Then all you need is some timber to do the trim , some woodscrews , and cupboard vents (the slip in types , either round or rectangular) , and an jigsaw to cut holes , a hole saw (round) for the electric drill and some glass sliding door slots (http://www.cowdroy.co.nz/uploads/MK11.pdf). A few hours in the shed and you have a nice solid viv that will last for many years. If you are not handy , call in the local chippy or handyman-for-hire , likely only take them a couple of hours to do the job for you .

The Reptile One tank has a mesh lid - easy to hand a fluorescent light for a T8 or T5 UVB tube under this , all you need is some string or ziptries or cableties (slip through the mesh and form 2 loose loops , slip the hood into the loose loops , then tighten , job done).


----------



## rainmonitors (May 28, 2019)

nuttylizardguy said:


> The Reptile One tank has a mesh lid - easy to hand a fluorescent light for a T8 or T5 UVB tube under this , all you need is some string or ziptries or cableties (slip through the mesh and form 2 loose loops , slip the hood into the loose loops , then tighten , job done).



cool i'll try that out, thanks

is there any risk of using a heat globe at roughly 50cm height without a wire cage, for terrestrial species like blue tongues?


----------



## nuttylizardguy (May 29, 2019)

rainmonitors said:


> cool i'll try that out, thanks
> 
> is there any risk of using a heat globe at roughly 50cm height without a wire cage, for terrestrial species like blue tongues?

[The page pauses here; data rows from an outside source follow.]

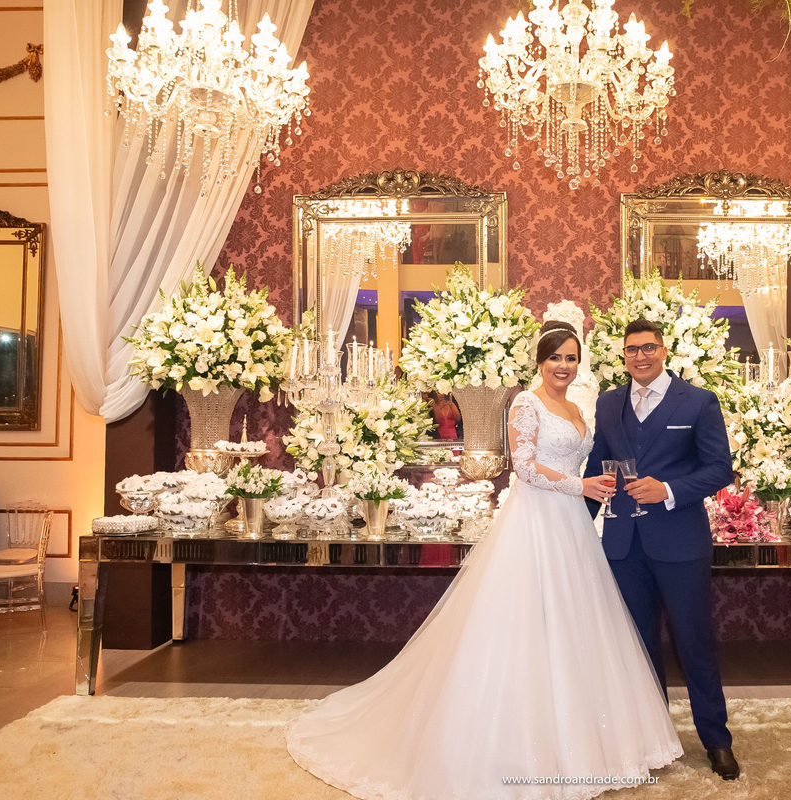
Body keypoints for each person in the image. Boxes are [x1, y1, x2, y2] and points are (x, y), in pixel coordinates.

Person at [287, 320, 682, 800]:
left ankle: (586, 739)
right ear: (539, 362)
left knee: (577, 622)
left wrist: (602, 485)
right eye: (555, 357)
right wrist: (580, 485)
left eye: (571, 358)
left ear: (581, 363)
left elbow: (589, 461)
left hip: (573, 526)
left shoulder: (580, 407)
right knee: (521, 626)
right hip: (535, 521)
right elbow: (525, 466)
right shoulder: (525, 403)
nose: (563, 366)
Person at [584, 317, 739, 781]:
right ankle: (651, 741)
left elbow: (719, 470)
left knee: (695, 643)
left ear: (664, 350)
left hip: (680, 543)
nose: (640, 356)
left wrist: (669, 489)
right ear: (624, 355)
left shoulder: (698, 401)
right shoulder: (609, 404)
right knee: (638, 646)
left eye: (648, 347)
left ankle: (717, 741)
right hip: (623, 545)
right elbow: (595, 469)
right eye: (632, 350)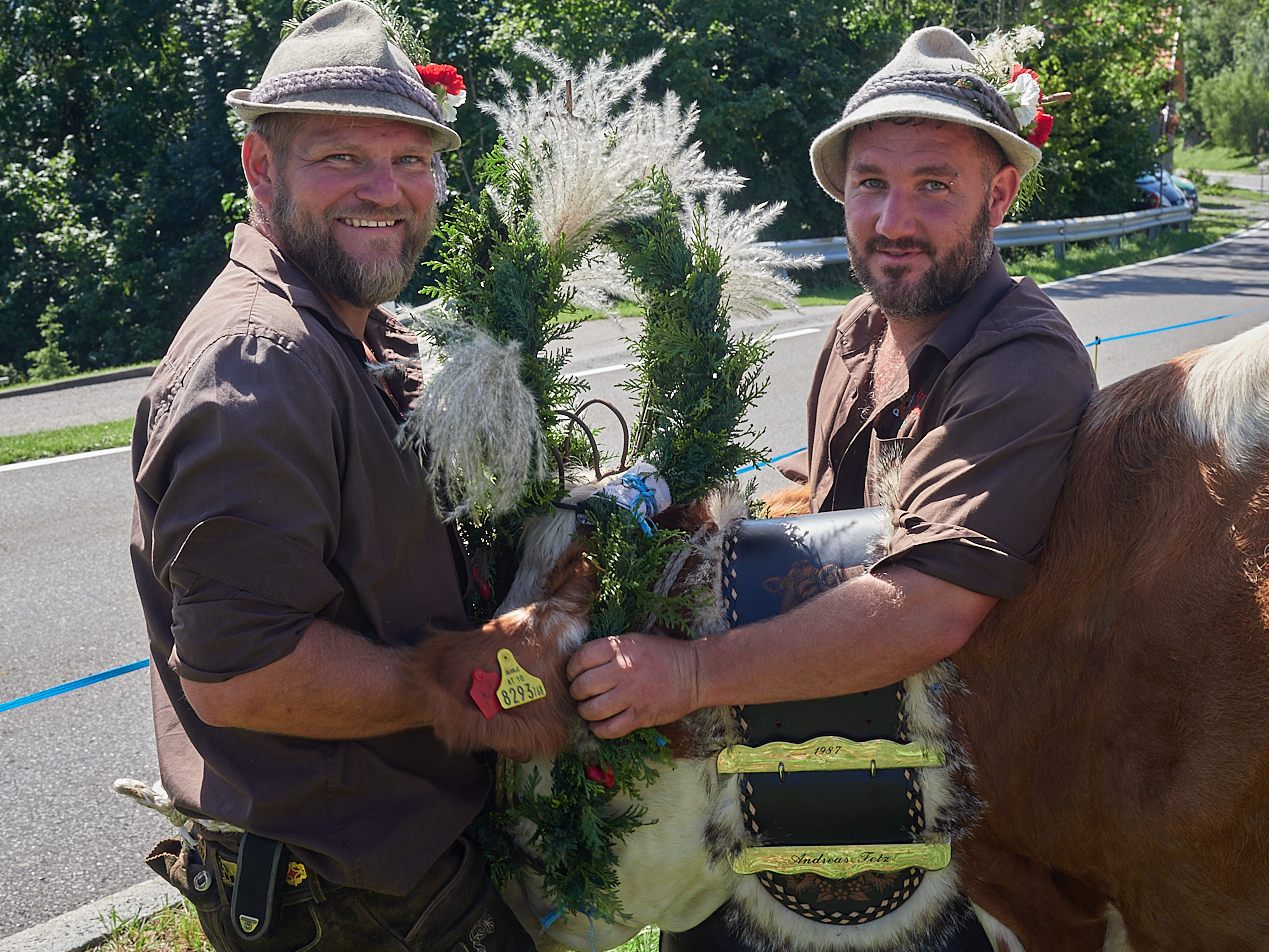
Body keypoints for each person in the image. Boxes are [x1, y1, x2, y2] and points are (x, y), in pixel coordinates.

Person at [566, 26, 1097, 951]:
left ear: (999, 194)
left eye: (933, 183)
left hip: (953, 844)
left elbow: (927, 608)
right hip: (817, 786)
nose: (892, 218)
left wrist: (684, 676)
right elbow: (817, 510)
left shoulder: (1020, 360)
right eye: (869, 183)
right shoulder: (858, 328)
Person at [129, 3, 536, 949]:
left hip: (395, 871)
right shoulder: (259, 360)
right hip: (352, 900)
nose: (386, 188)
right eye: (342, 157)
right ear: (261, 168)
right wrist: (471, 689)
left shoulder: (357, 332)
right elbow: (246, 675)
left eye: (411, 159)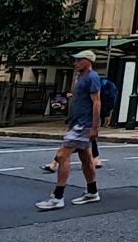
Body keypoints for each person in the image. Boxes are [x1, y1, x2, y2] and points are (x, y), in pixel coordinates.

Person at [35, 51, 102, 211]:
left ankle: (57, 197)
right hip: (78, 122)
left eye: (79, 60)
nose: (75, 63)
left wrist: (94, 127)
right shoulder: (80, 78)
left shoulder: (92, 78)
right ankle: (92, 192)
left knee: (61, 156)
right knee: (85, 157)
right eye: (75, 60)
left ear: (88, 61)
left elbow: (97, 102)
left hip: (84, 124)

If there is any chance of the skink reaching it , even if means standing up on his hind legs and tail , he will do it . BTs are very inquisitive.

If in doubt , invest in a wire cage.


----------



## dragonlover1 (May 29, 2019)

rainmonitors said:


> is there any risk of using a heat globe at roughly 50cm height without a wire cage, for terrestrial species like blue tongues?



We have a 5 stack with various skinks in it. They have never touched or tried to touch the lights so I think you'll be pretty safe


----------



## rainmonitors (May 30, 2019)

nuttylizardguy said:


> If there is any chance of the skink reaching it , even if means standing up on his hind legs and tail , he will do it . BTs are very inquisitive.
> 
> If in doubt , invest in a wire cage.





dragonlover1 said:


> We have a 5 stack with various skinks in it. They have never touched or tried to touch the lights so I think you'll be pretty safe



thanks, just checked out the viv in store again today and figured out how to install a uvb tube by asking a worker. duh should've just tried asking in the first place lol
since they're getting the wire cages in stock that'll work with the viv, and they're not too expensive, i'll set up one. wanna be doubley careful with something as hot as a CHE
thanks for the advice guys : )
whilst i can't be building or getting people to build me an enclosure this time, i think the Reptile One viv will work perfectly, just quite a bit pricey!


----------



## dragonlover1 (May 30, 2019)

I'm glad you have a solution, but all us oldtimers know petshops charge like wounded bulls. After all the time in the hobby we have worked out ways to cut costs. Check out your crackbook groups and see if you can find enclosure builders,food suppliers etc. They are everywhere, build up a list of contacts for future reference.Good luck with your bluey


----------